Berufsorientierung in der Sekundarstufe I

Dazu gehört bei uns, dass Schüler von Stufe 7-9 darauf angesprochen werden, sich Stellen für den „girls' und boys' day“ zu suchen und so Erfahrungen in der Arbeitswelt zu machen.

Wir sind dann begeistert, wenn 6 Freunde ins Altersheim gehen oder Mittelstufenschülerinnen sogar lange Anreisen auf sich nehmen, weil sie dieses Jahr schnell genug waren, um die attraktivsten Stellen zu bekommen. (Jüngere Schüler werden auf Wunsch natürlich auch beurlaubt.)

Im Fach Politik behandeln wir in Stufe 8 als ein Schwerpunktthema „Wie arbeiten Unternehmen“.  Darüber hinaus gibt es für die 8er in einer Extrastunde bereits die nötigen Informationen zum  einwöchigen Berufspraktikum in Stufe 9, und im Fach Deutsch werden parallel „Bewerbungen“ bearbeitet. Dann suchen sich die Schüler selbstständig, aber begleitet,  Praktikumsstellen.
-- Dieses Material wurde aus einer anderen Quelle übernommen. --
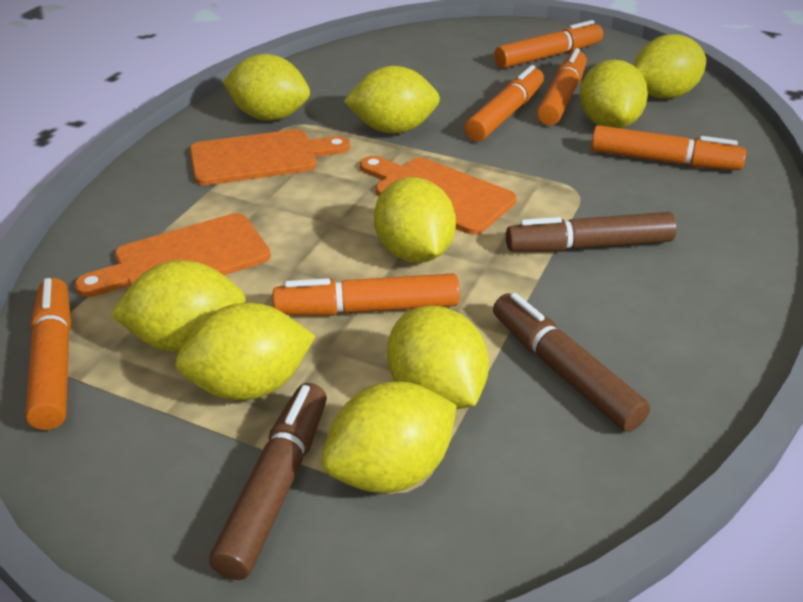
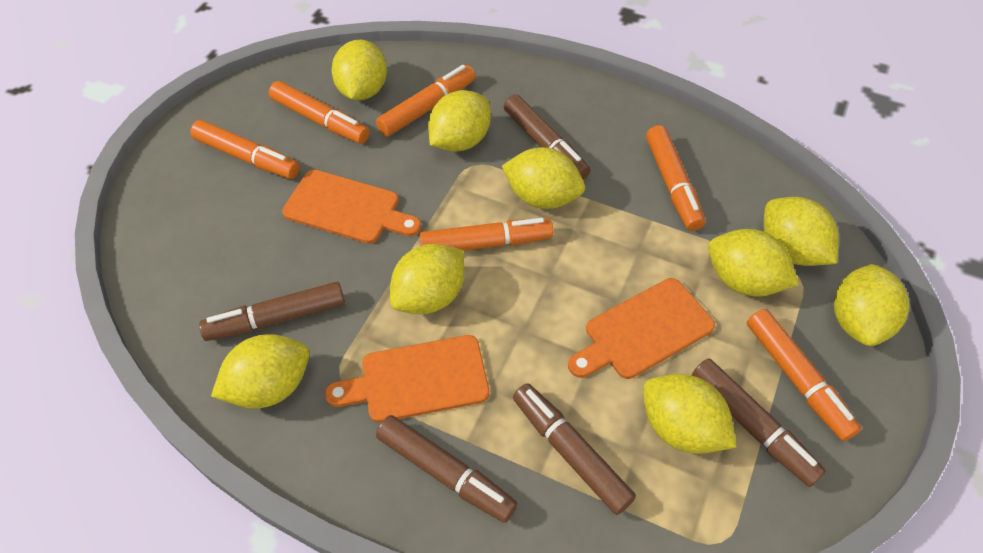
brown marker: [209,383,327,580] [493,293,650,432] [506,212,677,252] = 3 -> [199,282,345,341] [376,415,518,523] [504,94,591,180] [513,384,636,515] [692,358,826,487] = 5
In der Stufe 9 beginnen wir im Politikunterricht mit einem Quartal zum Schwerpunkt „Arbeitswelt und Berufswahl“. Im November gehen die Schüler dann für eine Woche in die Betriebe und Unternehmen. In diesem Jahr haben wir zum Beispiel mehr als 20 Neuntklässlerin Arztpraxen und Kliniken, 7 sind in der Uni oder anderen Forschungsinstituten, mehr als 10 in Sportcentern, bei Physiotherapeuten o.ä., 8 Schüler absolvieren ihr Praktikum bei Rechtsanwälten. Andere gehen zu Titus, in eine Schreinerei, in Werbeagenturen, Autohäuser, zum Flughafen, in die Sternwarte, in Hotels, Bibliotheken, das Schauspielhaus oder auf den Bauernhof. Wenn sie wiederkommen  geht jede neunte Klasse in eine achte und erzählt von dieser Woche, damit die Achtklässler weitere Ideen bekommen. Dieses Praktikum bieten wir übrigens schon seit mehr als zwanzig Jahren an, weil unsere Schüler damals gefordert haben auch an einem Gymnasium praktische Erfahrungen nicht erst in der Oberstufe machen zu können.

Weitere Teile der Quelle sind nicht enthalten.